Although it's one of Taiwan's largest cities, Kaohsiung tends to be underrated. This formidable port has towering pagodas and colourful temples, a thriving creative scene and lush green mountain views. After dark, night markets sizzle with the scent of street food. You can take a walk along the banks of the Love River, which winds serenely through the urban centre. Kaohsiung has excellent transport connections to other Taiwanese cities and it's the perfect jumping-off point to explore the island's southern tip.
Hostels in Kaohsiung are usually arty and design-led or chic and vintage. You can stay in a traditional Taiwanese-style house, a Japanese colonial building or boutique lodgings with an outdoor pool. The creative district has several hostels decorated with colourful murals. Some places offer free breakfast and most have free Wi-Fi. Look out for a Kaohsiung hostel with little luxuries like extra-large beds or a roof terrace with sunset views.
Downtown Kaohsiung takes in Qianjin and Xinxing Districts. This part of the city is a business hub and it's where locals go to spend their free time in gigantic night markets and neon-lit streets. Look out for city temples: Zuoying District has the Lotus Pond with its vibrant pagodas, while small Yancheng District has creative spaces and street art at the buzzy Pier-2 Art Centre. A popular day-trip destination for locals is Cijin Island, which has a lighthouse, the 17th-century Mazu temple and long stretches of beach.
The Dragon and Tiger Pagodas are iconic symbols of the city that you'll find at the Lotus Pond. The pagodas are entered through the gaping mouths of giant creatures. It's said that walking in through the dragon and out through the tiger will bring you luck. Another major attraction is the 85 Sky Tower. Before Taipei 101 was built this was the tallest building in Taiwan and it still commands sweeping views. For an authentic Taiwanese experience, explore Liuhe and Ruifeng night markets.
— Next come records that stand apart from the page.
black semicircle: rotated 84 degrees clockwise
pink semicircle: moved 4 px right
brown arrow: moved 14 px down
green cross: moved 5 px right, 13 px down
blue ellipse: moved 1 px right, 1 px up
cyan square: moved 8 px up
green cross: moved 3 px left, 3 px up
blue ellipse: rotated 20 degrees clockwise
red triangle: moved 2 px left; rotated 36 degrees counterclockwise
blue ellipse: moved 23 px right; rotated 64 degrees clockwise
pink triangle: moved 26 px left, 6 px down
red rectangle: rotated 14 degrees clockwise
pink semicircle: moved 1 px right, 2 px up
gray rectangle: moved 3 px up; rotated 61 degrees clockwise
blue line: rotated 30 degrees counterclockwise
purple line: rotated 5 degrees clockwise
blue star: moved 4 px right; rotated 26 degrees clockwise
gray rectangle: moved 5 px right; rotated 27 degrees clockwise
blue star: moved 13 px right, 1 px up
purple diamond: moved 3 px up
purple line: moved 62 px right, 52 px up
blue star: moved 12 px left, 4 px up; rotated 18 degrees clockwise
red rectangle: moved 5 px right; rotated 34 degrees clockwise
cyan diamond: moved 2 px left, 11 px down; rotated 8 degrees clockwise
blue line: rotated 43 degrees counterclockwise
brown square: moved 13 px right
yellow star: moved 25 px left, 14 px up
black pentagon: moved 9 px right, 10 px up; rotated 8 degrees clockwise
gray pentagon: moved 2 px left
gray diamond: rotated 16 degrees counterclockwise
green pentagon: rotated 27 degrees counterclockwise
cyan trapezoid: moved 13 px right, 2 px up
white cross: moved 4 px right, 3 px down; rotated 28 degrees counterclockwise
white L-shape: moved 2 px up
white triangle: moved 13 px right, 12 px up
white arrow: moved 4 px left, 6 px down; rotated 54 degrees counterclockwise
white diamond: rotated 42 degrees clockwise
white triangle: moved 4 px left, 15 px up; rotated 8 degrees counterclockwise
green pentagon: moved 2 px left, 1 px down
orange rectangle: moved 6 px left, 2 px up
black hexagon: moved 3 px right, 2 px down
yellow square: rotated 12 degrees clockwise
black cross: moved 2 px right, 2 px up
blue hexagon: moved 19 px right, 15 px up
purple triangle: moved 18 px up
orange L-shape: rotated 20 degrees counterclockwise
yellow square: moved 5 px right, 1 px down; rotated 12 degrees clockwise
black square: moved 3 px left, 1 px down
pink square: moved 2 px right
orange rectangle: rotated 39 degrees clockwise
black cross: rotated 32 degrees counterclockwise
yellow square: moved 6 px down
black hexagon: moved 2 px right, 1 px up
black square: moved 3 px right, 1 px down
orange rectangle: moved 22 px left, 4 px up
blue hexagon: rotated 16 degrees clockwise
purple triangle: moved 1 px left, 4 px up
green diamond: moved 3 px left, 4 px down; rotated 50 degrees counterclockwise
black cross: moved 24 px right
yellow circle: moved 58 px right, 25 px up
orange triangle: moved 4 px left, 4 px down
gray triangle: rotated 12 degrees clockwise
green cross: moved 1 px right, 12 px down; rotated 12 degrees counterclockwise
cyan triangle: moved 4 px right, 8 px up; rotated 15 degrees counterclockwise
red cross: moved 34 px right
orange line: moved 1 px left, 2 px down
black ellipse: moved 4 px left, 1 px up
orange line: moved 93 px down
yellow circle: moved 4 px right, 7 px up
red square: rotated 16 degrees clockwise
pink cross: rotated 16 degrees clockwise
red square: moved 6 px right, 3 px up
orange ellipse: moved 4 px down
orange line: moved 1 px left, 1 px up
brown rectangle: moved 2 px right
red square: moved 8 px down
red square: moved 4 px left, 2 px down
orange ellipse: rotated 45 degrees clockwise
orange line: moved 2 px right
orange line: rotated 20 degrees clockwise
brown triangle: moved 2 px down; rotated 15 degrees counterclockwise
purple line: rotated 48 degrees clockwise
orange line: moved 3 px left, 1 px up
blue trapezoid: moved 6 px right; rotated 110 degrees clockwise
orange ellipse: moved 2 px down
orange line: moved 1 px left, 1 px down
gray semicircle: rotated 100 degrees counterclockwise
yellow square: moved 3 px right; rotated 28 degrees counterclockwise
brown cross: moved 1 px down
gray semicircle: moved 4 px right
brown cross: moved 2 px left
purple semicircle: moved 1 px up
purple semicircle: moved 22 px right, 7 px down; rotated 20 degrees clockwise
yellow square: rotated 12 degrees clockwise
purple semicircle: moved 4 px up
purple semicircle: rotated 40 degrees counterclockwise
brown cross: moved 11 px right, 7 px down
Kaohsiung International Airport is an easy 20-minute MRT (metro) ride from the city centre. High-speed trains take less than 2 hours from Taipei. Make the same journey by bus takes around 5 hours and lets you see Taiwan's forested hills and scenic landscapes. In Kaohsiung, an extensive MRT system and pedestrian-friendly streets make getting around simple. Taxis are metered and can be flagged down in most central areas.